Ethiopia began three days of national mourning on Tuesday, with joint Christian and Muslim prayers for nearly 30 Ethiopian Christians slaughtered by Islamic State militants in Libya.
The massacre, which came to light over the weekend following the release of a highly-produced video titled "Until There Came to Them Clear Evidence," has stunned the predominantly Christian country. The video shows ISIS fighters in Libya holding captives, who are described as "followers of the cross from the enemy Ethiopian Church."
A masked fighter wearing black makes a statement threatening Christians if they do not convert to Islam. The video shows one group of about 12 men being beheaded on a beach and another group of at least 16 being shot in the head in a desert area. The Ethiopian victims are widely believed to have been captured in Libya while trying to reach Europe.
"I have never seen such a barbaric act. I am shocked. It is a ruthless act. I can't think of him being slaughtered. How on earth can such a merciless and horrible act happen to humankind," said Eyerusalem Asfaw, whose brother, Eyassu Yekunamlak, was among those slain.
"They are animals, they are outside of all humanity," added Tesfaye Wolde, who saw his only brother Balcha Belete executed.
"I saw him kneeling, a masked man pointing a gun to my brother and his friend, with a knife to their throats."

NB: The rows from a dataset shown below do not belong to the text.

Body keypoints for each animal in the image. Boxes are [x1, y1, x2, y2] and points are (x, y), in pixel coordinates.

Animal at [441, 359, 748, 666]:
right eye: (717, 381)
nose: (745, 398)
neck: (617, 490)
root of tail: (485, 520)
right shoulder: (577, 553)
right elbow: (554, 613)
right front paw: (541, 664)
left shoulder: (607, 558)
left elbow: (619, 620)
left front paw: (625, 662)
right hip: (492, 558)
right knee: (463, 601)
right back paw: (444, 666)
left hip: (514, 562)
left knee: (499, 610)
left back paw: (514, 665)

On Tuesday, hundreds of Ethiopians marched through the capital, Addis Ababa, demanding justice for the victims. There were reports of violence at the government-sponsored gathering at Meskel square, where protesters hurled rocks and scuffled with police while demanding justice for those slain.
The scuffles at the rally reportedly began moments after Prime Minister Hailemariam Desalegn finished his speech, where he urged Ethiopians to avoid making dangerous trips across the Sahara to Europe, calling it a "death journey."

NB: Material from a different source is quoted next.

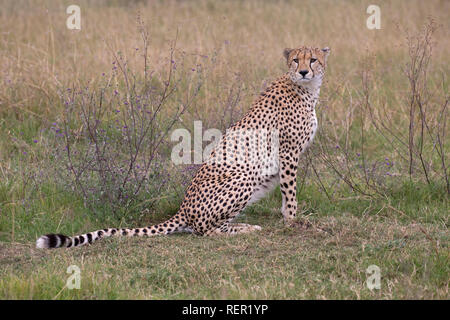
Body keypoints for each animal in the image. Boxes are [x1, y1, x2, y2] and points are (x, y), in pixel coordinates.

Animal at [36, 46, 330, 249]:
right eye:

"We should strengthen our resolve against any form of terrorism and extremism," he said, Reuters reported.
The massacre, which is the latest in a series of ISIS attacks targeting Christians, have been widely condemned from religious and political leaders alike.
On Sunday, Pope Francis expressed his "great sadness and distress" at the "shocking violence perpetrated against innocent Christians." He also denounced the "continuing martyrdom being so cruelly inflicted on Christians in Africa, the Middle East, and some parts of Asia."
Abune Mathias, the patriarch of the Ethiopian Orthodox Tewahedo Church, called the killings "repugnant" and said the international community has a "duty to raise our voice to tell the world that the killing of the innocent like animals is completely unacceptable."
The U.S. also condemned the killings as an act of "vicious, senseless brutality."
Meanwhile, Ethiopian lawmakers continue to debate a possible response to the Islamic State killings, but it remains unclear if military action is an option.